I have brought that up because it is the second part of the quote that is the freeing part.  I discovered that for me, my honoring them is not because of who they are but because of who I wish to be.  I do not wish to be a person who holds grudges, is filled with bitterness or fear or hatred or who treats others in dishonorable ways.  I realized that when I acted from the idea of who I wanted to be and rather than who they were or weren't I found they had less of a hold on me and my emotions and my life.  They were no longer the ones who defined who I was or who I wished to be.  It isn't easy and sometimes I fail in that but I am getting better at it.  In being a person who acts with honor towards others I find my days are much better on the earth.  As I try to recover from all the abuse and unthinkable things that happened to me in the past I try to live it with honor, grace, health, wholeness and forgiveness. 


Dear Denise,

I am not a counselor, I'm a survivor too. I'm older, and my parents have both been dead for many years.
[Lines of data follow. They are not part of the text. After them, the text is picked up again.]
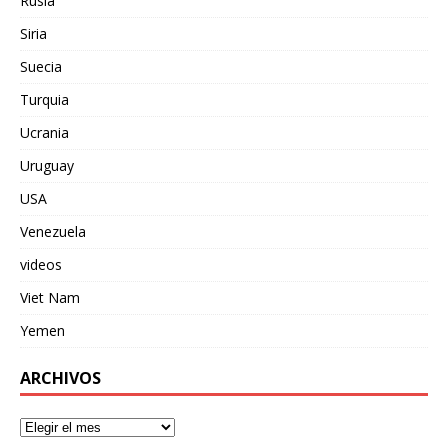
Rusia
Siria
Suecia
Turquia
Ucrania
Uruguay
USA
Venezuela
videos
Viet Nam
Yemen
ARCHIVOS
Both were abusers in different ways, and some of it seriously affected my life--still affects my life, to be honest.

I've also been in recovery for a long time. At the beginning, I couldn't stand to think about my parents' behavior, let alone 'honor' them in any way at all. But there had been years before I was diagnosed when I didn't recall the worst events. So afterward, I lived with a lot of internal conflict. There were good things they did for me, and very very bad things they did to me.

Now, after many years have passed, I've come to a place inside where I still get angry and sad about the bad things. But I am able, somehow, to also respect some of the good they did. For example, they were both great readers and they taught me to appreciate reading and learning. They loved gardening, and so I love flowers and gardening. They loved art, cultural events, and the wide variety of people in the world. I believe I learned to appreciate diversity and culture from them.

My parents did monstrous things at times. But they weren't complete monsters. (Some people in recovery may have had 'complete monsters' as parents - I don't know if those people could or should 'honor' those abusers.) For me, now that I am older than my father was when he died, I see him as a complicated, sick man - but one with some good points, nevertheless. And I see my mother as, to some degree, a battered wife with low self-esteem who often handled things poorly, and certainly supported her husband more than defending her children. And I remember her inexplicable coldness to me -- but see it now as, perhaps, a reaction to her own abuse. I haven't "forgiven her" for abusing me as she did. Or for neglecting me. But I am able, somehow, to honor her better aspects--to recognize that she also was a complicated mixture of positive and negative human traits.

I don't think my way is the answer for others. But it has worked for me.